> _TASK BRIEF_: Give back exactly the lines of the material below that start at the line containing "Request: 3D bounding" and end at the line containing "#1 clear plastic bag [105,304,244,374]", and no others.

> _RECORD EXCERPTS_:
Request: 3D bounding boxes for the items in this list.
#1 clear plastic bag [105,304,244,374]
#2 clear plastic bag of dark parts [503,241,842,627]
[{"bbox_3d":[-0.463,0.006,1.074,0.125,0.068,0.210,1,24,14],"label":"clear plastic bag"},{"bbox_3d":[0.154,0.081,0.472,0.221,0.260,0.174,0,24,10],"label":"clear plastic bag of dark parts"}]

* * *

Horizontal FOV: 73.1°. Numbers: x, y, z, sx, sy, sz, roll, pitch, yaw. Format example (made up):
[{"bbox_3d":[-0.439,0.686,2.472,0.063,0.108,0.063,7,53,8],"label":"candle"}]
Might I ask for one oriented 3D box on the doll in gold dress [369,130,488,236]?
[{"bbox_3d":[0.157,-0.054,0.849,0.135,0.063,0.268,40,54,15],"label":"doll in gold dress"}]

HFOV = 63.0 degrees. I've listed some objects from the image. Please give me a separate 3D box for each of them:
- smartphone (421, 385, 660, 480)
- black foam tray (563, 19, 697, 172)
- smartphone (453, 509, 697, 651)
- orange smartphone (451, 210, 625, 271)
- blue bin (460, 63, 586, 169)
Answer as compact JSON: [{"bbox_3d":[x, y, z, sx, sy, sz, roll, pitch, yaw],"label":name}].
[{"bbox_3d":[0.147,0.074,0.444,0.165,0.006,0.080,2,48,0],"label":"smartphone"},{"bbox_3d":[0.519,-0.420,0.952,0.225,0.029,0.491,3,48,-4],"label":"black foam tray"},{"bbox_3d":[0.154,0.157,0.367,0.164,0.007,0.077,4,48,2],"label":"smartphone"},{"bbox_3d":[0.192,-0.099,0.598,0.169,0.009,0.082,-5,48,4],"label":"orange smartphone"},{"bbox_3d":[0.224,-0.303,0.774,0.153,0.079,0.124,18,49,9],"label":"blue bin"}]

> _EXERCISE ANSWER_:
Request: 3D bounding boxes for the items in this list.
#1 clear plastic bag [105,304,244,374]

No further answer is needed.